Kunen showed that Reinhardt cardinals are inconsistent in ZFC. But his proof is a bit technical for a non-set-theorist to follow. Berkeley cardinals are stronger than Reinhardt cardinals. You can refute them in ZFC by observing that every Berkeley cardinal is Reinhardt, and then appealing to Kunen's theorem.

Question 1: Is there a more direct refutation of Berkeley cardinals in ZFC, perhaps one which might be more digestible by a non-set-theorist?

Recall that a definably-Berkeley cardinal is a cardinal $\kappa$ such that whenever $M$ is a transitive set with $\kappa \in M$, there are elementary embeddings $M \to M$ with arbitrarily large critical point $\alpha < \kappa$. A Reinhardt cardinal is when this holds for $M = V_\kappa$ (EDIT: In fact the "Reinhardt cardinal is defined to be the critical point of the embedding).
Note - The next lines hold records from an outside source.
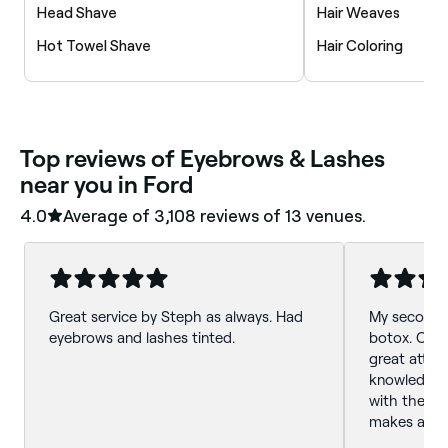
Head Shave
Hair Weaves
Hot Towel Shave
Hair Coloring
‎Top reviews of Eyebrows & Lashes
near you in Ford
4.0
Average of ‎3,108‎ reviews of ‎13‎ venues.
Great service by Steph as always. Had
My second vi
eyebrows and lashes tinted.
botox. Catri
great attent
knowledgeab
with the re
makes a not
lashes. Love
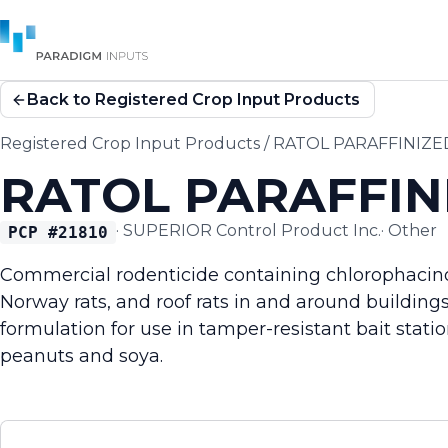
Back to Registered Crop Input Products
Registered Crop Input Products
/
RATOL PARAFFINIZE
RATOL PARAFFIN
·
SUPERIOR Control Product Inc.
·
Other
PCP #
21810
Commercial rodenticide containing chlorophacino
Norway rats, and roof rats in and around buildings.
formulation for use in tamper-resistant bait stati
peanuts and soya.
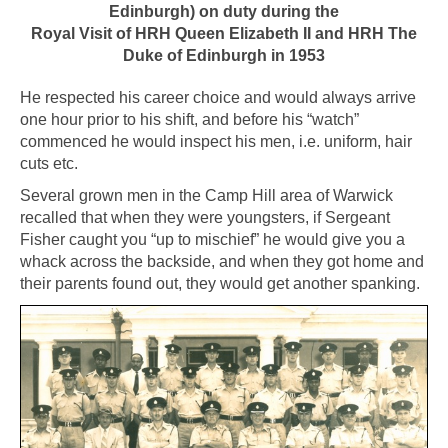
Edinburgh) on duty during
the
Royal Visit of HRH Queen Elizabeth II
and HRH The
Duke of Edinburgh in 1953
He respected his career choice and would always arrive
one hour prior to his shift, and before his “watch”
commenced he would inspect his men, i.e. uniform, hair
cuts etc.
Several grown men in the Camp Hill area of Warwick
recalled that when they were youngsters, if Sergeant
Fisher caught you “up to mischief” he would give you a
whack across the backside, and when they got home and
their parents found out, they would get another spanking.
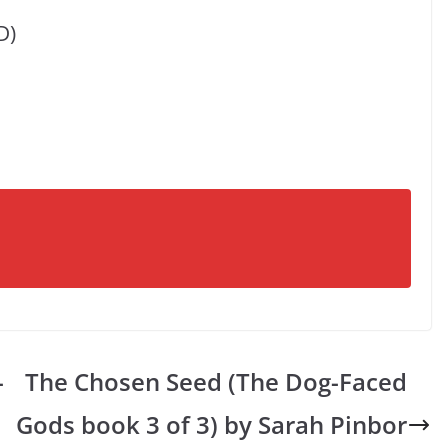
D)
-
The Chosen Seed (The Dog-Faced
Gods book 3 of 3) by Sarah Pinbor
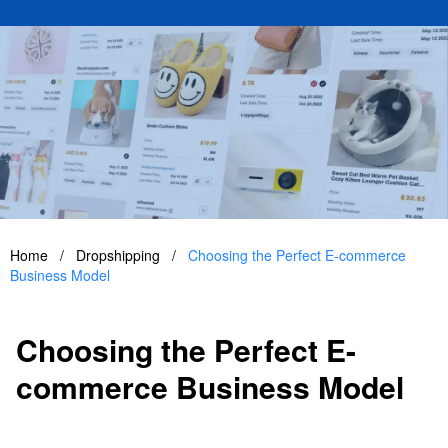
Home
/
Dropshipping
/
Choosing the Perfect E-commerce
Business Model
Choosing the Perfect E-
commerce Business Model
So perhaps there is some other $M$ one can cook up which obviously fails the Berkeley property? Maybe $M = \kappa + 1$, for example?
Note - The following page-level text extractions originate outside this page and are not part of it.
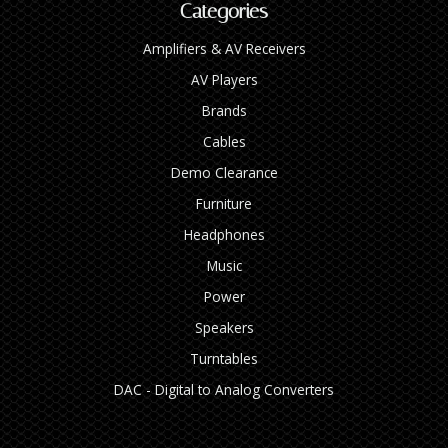
Categories
Amplifiers & AV Receivers
AV Players
Brands
Cables
Demo Clearance
Furniture
Headphones
Music
Power
Speakers
Turntables
DAC - Digital to Analog Converters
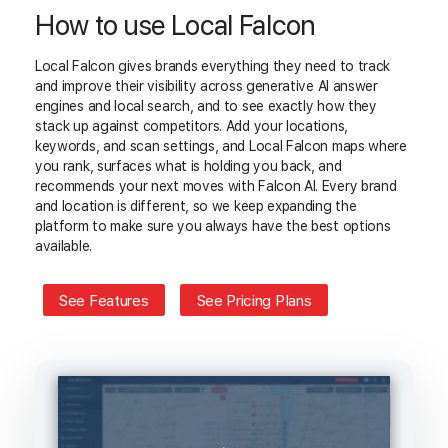
How to use Local Falcon
Local Falcon gives brands everything they need to track
and improve their visibility across generative AI answer
engines and local search, and to see exactly how they
stack up against competitors. Add your locations,
keywords, and scan settings, and Local Falcon maps where
you rank, surfaces what is holding you back, and
recommends your next moves with Falcon AI. Every brand
and location is different, so we keep expanding the
platform to make sure you always have the best options
available.
See Features
See Pricing Plans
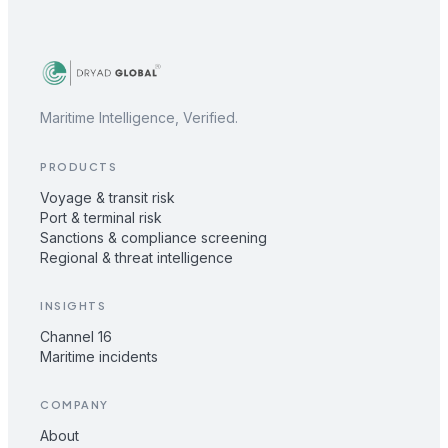
Maritime Intelligence, Verified.
PRODUCTS
Voyage & transit risk
Port & terminal risk
Sanctions & compliance screening
Regional & threat intelligence
INSIGHTS
Channel 16
Maritime incidents
COMPANY
About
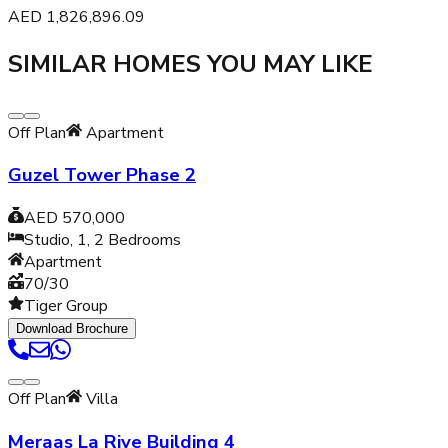
AED
1,826,896.09
SIMILAR HOMES YOU MAY LIKE
Off Plan
Apartment
Guzel Tower Phase 2
AED 570,000
Studio, 1, 2
Bedrooms
Apartment
70/30
Tiger Group
Download Brochure
Off Plan
Villa
Meraas La Rive Building 4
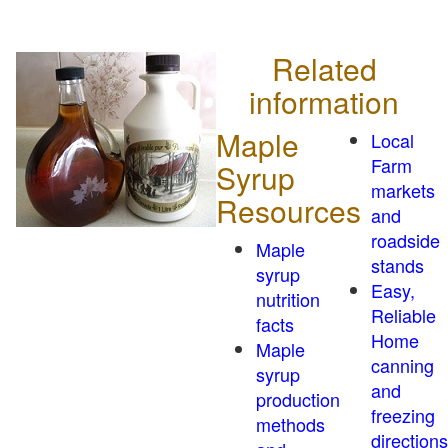
Related
information
Maple
Local
Farm
Syrup
markets
Resources
and
roadside
Maple
stands
syrup
Easy,
nutrition
Reliable
facts
Home
Maple
canning
syrup
and
production
freezing
methods
directions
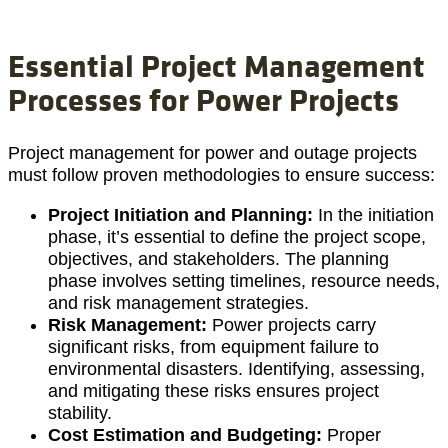
Essential Project Management
Processes for Power Projects
Project management for power and outage projects
must follow proven methodologies to ensure success:
Project Initiation and Planning:
In the initiation
phase, it’s essential to define the project scope,
objectives, and stakeholders. The planning
phase involves setting timelines, resource needs,
and risk management strategies.
Risk Management:
Power projects carry
significant risks, from equipment failure to
environmental disasters. Identifying, assessing,
and mitigating these risks ensures project
stability.
Cost Estimation and Budgeting:
Proper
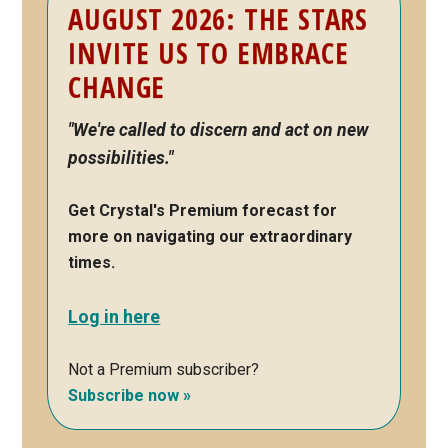
AUGUST 2026: THE STARS
Sidebar
INVITE US TO EMBRACE
CHANGE
"We're called to discern and act on new
possibilities."
Get Crystal's Premium forecast for
more on navigating our extraordinary
times.
Log in here
Not a Premium subscriber?
Subscribe now »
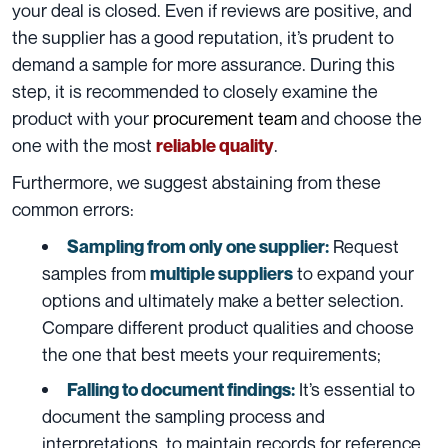
your deal is closed. Even if reviews are positive, and
the supplier has a good reputation, it’s prudent to
demand a sample for more assurance. During this
step, it is recommended to closely examine the
product with your
procurement team
and choose the
one with the most
.
reliable quality
Furthermore, we suggest abstaining from these
common errors:
Request
Sampling from only one supplier:
samples from
to expand your
multiple suppliers
options and ultimately make a better selection.
Compare different product qualities and choose
the one that best meets your requirements;
It’s essential to
Falling to document findings:
document the sampling process and
interpretations, to maintain records for reference.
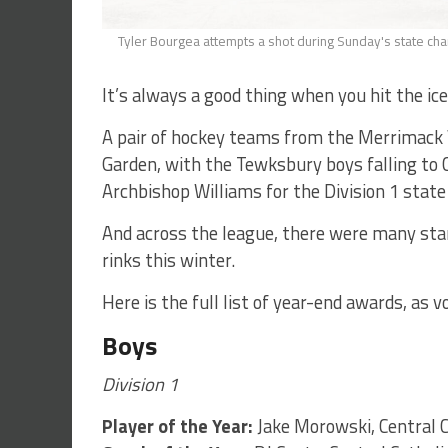
Tyler Bourgea attempts a shot during Sunday's state c
It’s always a good thing when you hit the ice
A pair of hockey teams from the Merrimack V
Garden, with the Tewksbury boys falling to
Archbishop Williams for the Division 1 stat
And across the league, there were many st
rinks this winter.
Here is the full list of year-end awards, as
Boys
Division 1
Player of the Year:
Jake Morowski, Central C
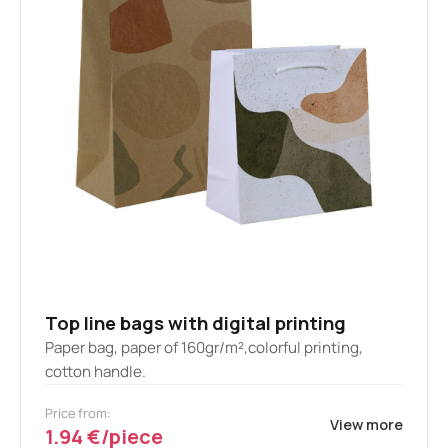
Top line bags with digital printing
Paper bag, paper of 160gr/m²,colorful printing,
cotton handle.
Price from:
View more
1.94 €/piece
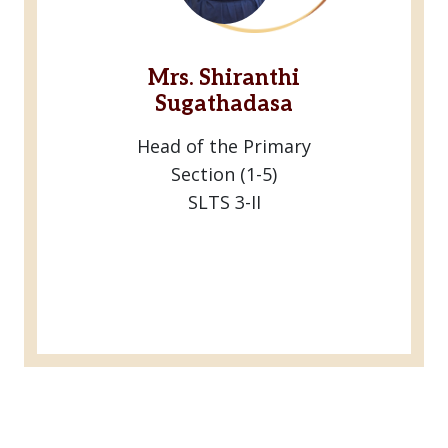
Mrs. Shiranthi
Sugathadasa
Head of the Primary
Section (1-5)
SLTS 3-II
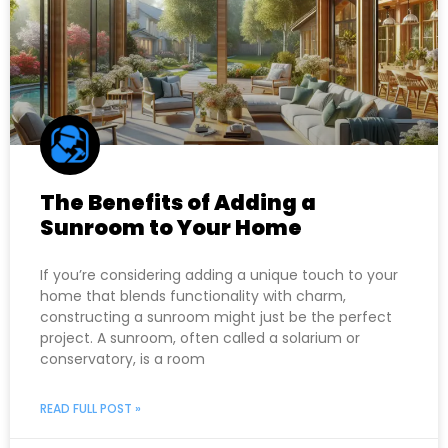
The Benefits of Adding a
Sunroom to Your Home
If you’re considering adding a unique touch to your
home that blends functionality with charm,
constructing a sunroom might just be the perfect
project. A sunroom, often called a solarium or
conservatory, is a room
READ FULL POST »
(A Berkeley cardinal is a cardinal $\kappa$ such that whenver $M$ is a transitive set with $\kappa \in M$ and $A \subseteq M$, there are elementary embeddings $j : (M,A) \to (M,A)$ with arbitrarily large critical point below $\kappa$. Although it seems sometimes one restricts the definition to apply only when $M = V_\alpha$? I'm not sure if that's equivalent or weaker.)

Question 2: Let $\kappa$ be a cardinal (probably uncountable, regular, limit, measurable,etc.). Can it be the case in ZFC that there exists a nontrivial elementary embedding $\kappa + 1 \to \kappa + 1$?

Answer 1

Yes, it is easier to refute Berkeleys than Reinhardts. There is a very simple refutation of Berkeleys in ZFC that is due to Woodin. It is part of the motivation for his contention that Berkeley cardinals should be inconsistent with ZF.
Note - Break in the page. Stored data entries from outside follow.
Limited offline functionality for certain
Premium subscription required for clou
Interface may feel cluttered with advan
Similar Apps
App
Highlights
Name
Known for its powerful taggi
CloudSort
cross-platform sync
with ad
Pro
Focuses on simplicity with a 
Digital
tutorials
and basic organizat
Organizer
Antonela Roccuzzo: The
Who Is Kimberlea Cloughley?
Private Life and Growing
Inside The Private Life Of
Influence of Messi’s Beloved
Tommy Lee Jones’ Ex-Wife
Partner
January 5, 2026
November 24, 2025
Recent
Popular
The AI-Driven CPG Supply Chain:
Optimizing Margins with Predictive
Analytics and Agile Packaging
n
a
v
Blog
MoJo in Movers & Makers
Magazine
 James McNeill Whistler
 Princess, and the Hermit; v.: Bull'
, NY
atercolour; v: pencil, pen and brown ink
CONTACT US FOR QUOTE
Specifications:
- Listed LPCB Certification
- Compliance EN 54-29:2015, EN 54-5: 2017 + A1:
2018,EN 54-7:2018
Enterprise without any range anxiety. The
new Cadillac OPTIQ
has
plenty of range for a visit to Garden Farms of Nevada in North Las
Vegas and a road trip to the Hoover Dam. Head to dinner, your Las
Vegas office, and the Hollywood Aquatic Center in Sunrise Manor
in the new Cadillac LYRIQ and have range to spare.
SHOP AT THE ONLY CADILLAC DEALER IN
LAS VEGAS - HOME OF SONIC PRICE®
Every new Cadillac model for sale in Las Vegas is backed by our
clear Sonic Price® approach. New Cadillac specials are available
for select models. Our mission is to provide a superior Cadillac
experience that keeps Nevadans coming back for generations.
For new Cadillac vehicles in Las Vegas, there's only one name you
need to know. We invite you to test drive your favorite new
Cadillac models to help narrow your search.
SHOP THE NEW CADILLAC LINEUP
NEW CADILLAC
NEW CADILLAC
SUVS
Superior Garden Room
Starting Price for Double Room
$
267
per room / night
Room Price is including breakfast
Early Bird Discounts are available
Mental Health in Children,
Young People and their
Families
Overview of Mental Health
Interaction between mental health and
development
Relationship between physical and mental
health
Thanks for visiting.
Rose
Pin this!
Towards a contradiction, assume ZFC plus $\delta$ is the least Berkeley. For each $\alpha< \delta$, choose a transitive set $M_\alpha$ containing $\delta$ such that there is no $j:M_\alpha \to M_\alpha$ with critical point less than $\alpha$. Let $\gamma$ be the supremum of the ranks of the $M_\alpha$. Since $\delta$ is Berkeley there is an elementary $i : V_{\gamma+1} \to V_{\gamma+1}$ with critical point below $\delta$ such that $i(\vec M) = \vec M$. Notice that $i$ has no fixed points $\alpha$ between its critical point and $\delta$. Otherwise $i(M_\alpha) = M_\alpha$, but then $i\restriction M_\alpha$ is an elementary embedding from $M_\alpha$ to $M_\alpha$ with critical point less than $\alpha$.

Therefore $\delta$ has countable cofinality: in fact, $\delta = \sup_{n<\omega} \kappa_n$ where $\kappa_n = i^n(\kappa)$. But applying Berkeliness again, we can get another embedding $k: V_{\gamma+1} \to V_{\gamma+1}$ with critical point below $\delta$ such that $k(\vec N) = \vec N$ where $N_n = M_{\kappa_n}$. Clearly $k$ fixes each $N_n$ (since $k(n) = n$). But taking $n$ large enough that $\kappa_n > \text{crit}(k)$, $k\restriction N_n$ is an elementary embedding that contradicts the definition of $M_{\kappa_n}$.